- EXERCISE DIRECTIONS -
Please retype the records below exactly as they stand.
+ + + + + + +
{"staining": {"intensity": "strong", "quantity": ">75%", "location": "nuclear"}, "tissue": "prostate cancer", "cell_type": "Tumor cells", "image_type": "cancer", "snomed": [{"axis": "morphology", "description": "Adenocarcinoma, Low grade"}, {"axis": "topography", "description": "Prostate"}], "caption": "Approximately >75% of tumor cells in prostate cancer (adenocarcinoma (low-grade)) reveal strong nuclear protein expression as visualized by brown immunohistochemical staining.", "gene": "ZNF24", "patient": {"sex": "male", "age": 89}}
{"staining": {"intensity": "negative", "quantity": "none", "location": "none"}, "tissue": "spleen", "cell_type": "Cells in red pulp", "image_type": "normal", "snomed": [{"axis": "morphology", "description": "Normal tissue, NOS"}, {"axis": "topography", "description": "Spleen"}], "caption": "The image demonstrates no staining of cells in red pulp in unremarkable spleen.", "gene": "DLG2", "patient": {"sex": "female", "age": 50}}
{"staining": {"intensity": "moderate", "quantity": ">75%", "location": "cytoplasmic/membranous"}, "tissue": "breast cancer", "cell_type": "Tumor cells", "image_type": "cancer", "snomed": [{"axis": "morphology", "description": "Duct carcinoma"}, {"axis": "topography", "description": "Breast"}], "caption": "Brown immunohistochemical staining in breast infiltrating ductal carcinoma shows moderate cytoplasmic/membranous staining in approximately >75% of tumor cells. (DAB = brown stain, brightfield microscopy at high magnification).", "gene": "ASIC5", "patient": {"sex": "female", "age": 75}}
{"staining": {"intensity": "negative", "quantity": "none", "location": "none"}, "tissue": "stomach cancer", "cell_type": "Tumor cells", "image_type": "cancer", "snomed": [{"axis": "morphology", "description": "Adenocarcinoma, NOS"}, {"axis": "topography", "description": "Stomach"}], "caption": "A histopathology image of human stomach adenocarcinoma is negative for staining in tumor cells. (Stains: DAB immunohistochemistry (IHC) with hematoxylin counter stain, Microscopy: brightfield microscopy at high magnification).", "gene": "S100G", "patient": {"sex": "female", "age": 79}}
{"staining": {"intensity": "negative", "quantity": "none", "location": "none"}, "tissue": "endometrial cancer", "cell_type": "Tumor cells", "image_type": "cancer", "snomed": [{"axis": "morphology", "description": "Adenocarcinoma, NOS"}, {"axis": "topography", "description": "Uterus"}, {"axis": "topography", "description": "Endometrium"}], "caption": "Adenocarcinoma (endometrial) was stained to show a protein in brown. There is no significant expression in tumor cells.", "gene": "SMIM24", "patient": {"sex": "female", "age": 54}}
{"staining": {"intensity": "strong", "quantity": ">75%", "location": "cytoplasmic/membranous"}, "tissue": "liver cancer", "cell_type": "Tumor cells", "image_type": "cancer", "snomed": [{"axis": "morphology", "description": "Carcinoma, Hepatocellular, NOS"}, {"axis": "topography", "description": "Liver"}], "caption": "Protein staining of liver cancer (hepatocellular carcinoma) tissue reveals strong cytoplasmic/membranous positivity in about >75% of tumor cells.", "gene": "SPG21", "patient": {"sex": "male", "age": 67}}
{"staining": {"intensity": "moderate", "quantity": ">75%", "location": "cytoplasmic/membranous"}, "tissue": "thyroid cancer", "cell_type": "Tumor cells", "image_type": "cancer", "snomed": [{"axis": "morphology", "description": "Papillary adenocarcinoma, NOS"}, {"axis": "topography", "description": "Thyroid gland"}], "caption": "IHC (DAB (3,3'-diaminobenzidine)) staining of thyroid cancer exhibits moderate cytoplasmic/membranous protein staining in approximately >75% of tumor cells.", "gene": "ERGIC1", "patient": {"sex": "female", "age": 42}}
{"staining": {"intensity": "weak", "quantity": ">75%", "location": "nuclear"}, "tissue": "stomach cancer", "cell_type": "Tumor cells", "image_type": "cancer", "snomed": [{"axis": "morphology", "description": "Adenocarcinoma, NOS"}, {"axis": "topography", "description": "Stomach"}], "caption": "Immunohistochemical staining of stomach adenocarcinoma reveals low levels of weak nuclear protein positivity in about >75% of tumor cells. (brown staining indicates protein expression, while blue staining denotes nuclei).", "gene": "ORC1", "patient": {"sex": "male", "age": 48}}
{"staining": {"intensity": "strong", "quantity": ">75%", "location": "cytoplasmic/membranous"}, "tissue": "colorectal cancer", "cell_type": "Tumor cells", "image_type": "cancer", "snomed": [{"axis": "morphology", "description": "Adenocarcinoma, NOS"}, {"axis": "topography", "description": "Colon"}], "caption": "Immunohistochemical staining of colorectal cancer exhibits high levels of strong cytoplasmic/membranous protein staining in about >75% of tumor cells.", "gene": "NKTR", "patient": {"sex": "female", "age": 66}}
+ + + + + + +
- WRITTEN REPLY -
{"staining": {"intensity": "strong", "quantity": ">75%", "location": "nuclear"}, "tissue": "prostate cancer", "cell_type": "Tumor cells", "image_type": "cancer", "snomed": [{"axis": "morphology", "description": "Adenocarcinoma, Low grade"}, {"axis": "topography", "description": "Prostate"}], "caption": "Approximately >75% of tumor cells in prostate cancer (adenocarcinoma (low-grade)) reveal strong nuclear protein expression as visualized by brown immunohistochemical staining.", "gene": "ZNF24", "patient": {"sex": "male", "age": 89}}
{"staining": {"intensity": "negative", "quantity": "none", "location": "none"}, "tissue": "spleen", "cell_type": "Cells in red pulp", "image_type": "normal", "snomed": [{"axis": "morphology", "description": "Normal tissue, NOS"}, {"axis": "topography", "description": "Spleen"}], "caption": "The image demonstrates no staining of cells in red pulp in unremarkable spleen.", "gene": "DLG2", "patient": {"sex": "female", "age": 50}}
{"staining": {"intensity": "moderate", "quantity": ">75%", "location": "cytoplasmic/membranous"}, "tissue": "breast cancer", "cell_type": "Tumor cells", "image_type": "cancer", "snomed": [{"axis": "morphology", "description": "Duct carcinoma"}, {"axis": "topography", "description": "Breast"}], "caption": "Brown immunohistochemical staining in breast infiltrating ductal carcinoma shows moderate cytoplasmic/membranous staining in approximately >75% of tumor cells. (DAB = brown stain, brightfield microscopy at high magnification).", "gene": "ASIC5", "patient": {"sex": "female", "age": 75}}
{"staining": {"intensity": "negative", "quantity": "none", "location": "none"}, "tissue": "stomach cancer", "cell_type": "Tumor cells", "image_type": "cancer", "snomed": [{"axis": "morphology", "description": "Adenocarcinoma, NOS"}, {"axis": "topography", "description": "Stomach"}], "caption": "A histopathology image of human stomach adenocarcinoma is negative for staining in tumor cells. (Stains: DAB immunohistochemistry (IHC) with hematoxylin counter stain, Microscopy: brightfield microscopy at high magnification).", "gene": "S100G", "patient": {"sex": "female", "age": 79}}
{"staining": {"intensity": "negative", "quantity": "none", "location": "none"}, "tissue": "endometrial cancer", "cell_type": "Tumor cells", "image_type": "cancer", "snomed": [{"axis": "morphology", "description": "Adenocarcinoma, NOS"}, {"axis": "topography", "description": "Uterus"}, {"axis": "topography", "description": "Endometrium"}], "caption": "Adenocarcinoma (endometrial) was stained to show a protein in brown. There is no significant expression in tumor cells.", "gene": "SMIM24", "patient": {"sex": "female", "age": 54}}
{"staining": {"intensity": "strong", "quantity": ">75%", "location": "cytoplasmic/membranous"}, "tissue": "liver cancer", "cell_type": "Tumor cells", "image_type": "cancer", "snomed": [{"axis": "morphology", "description": "Carcinoma, Hepatocellular, NOS"}, {"axis": "topography", "description": "Liver"}], "caption": "Protein staining of liver cancer (hepatocellular carcinoma) tissue reveals strong cytoplasmic/membranous positivity in about >75% of tumor cells.", "gene": "SPG21", "patient": {"sex": "male", "age": 67}}
{"staining": {"intensity": "moderate", "quantity": ">75%", "location": "cytoplasmic/membranous"}, "tissue": "thyroid cancer", "cell_type": "Tumor cells", "image_type": "cancer", "snomed": [{"axis": "morphology", "description": "Papillary adenocarcinoma, NOS"}, {"axis": "topography", "description": "Thyroid gland"}], "caption": "IHC (DAB (3,3'-diaminobenzidine)) staining of thyroid cancer exhibits moderate cytoplasmic/membranous protein staining in approximately >75% of tumor cells.", "gene": "ERGIC1", "patient": {"sex": "female", "age": 42}}
{"staining": {"intensity": "weak", "quantity": ">75%", "location": "nuclear"}, "tissue": "stomach cancer", "cell_type": "Tumor cells", "image_type": "cancer", "snomed": [{"axis": "morphology", "description": "Adenocarcinoma, NOS"}, {"axis": "topography", "description": "Stomach"}], "caption": "Immunohistochemical staining of stomach adenocarcinoma reveals low levels of weak nuclear protein positivity in about >75% of tumor cells. (brown staining indicates protein expression, while blue staining denotes nuclei).", "gene": "ORC1", "patient": {"sex": "male", "age": 48}}
{"staining": {"intensity": "strong", "quantity": ">75%", "location": "cytoplasmic/membranous"}, "tissue": "colorectal cancer", "cell_type": "Tumor cells", "image_type": "cancer", "snomed": [{"axis": "morphology", "description": "Adenocarcinoma, NOS"}, {"axis": "topography", "description": "Colon"}], "caption": "Immunohistochemical staining of colorectal cancer exhibits high levels of strong cytoplasmic/membranous protein staining in about >75% of tumor cells.", "gene": "NKTR", "patient": {"sex": "female", "age": 66}}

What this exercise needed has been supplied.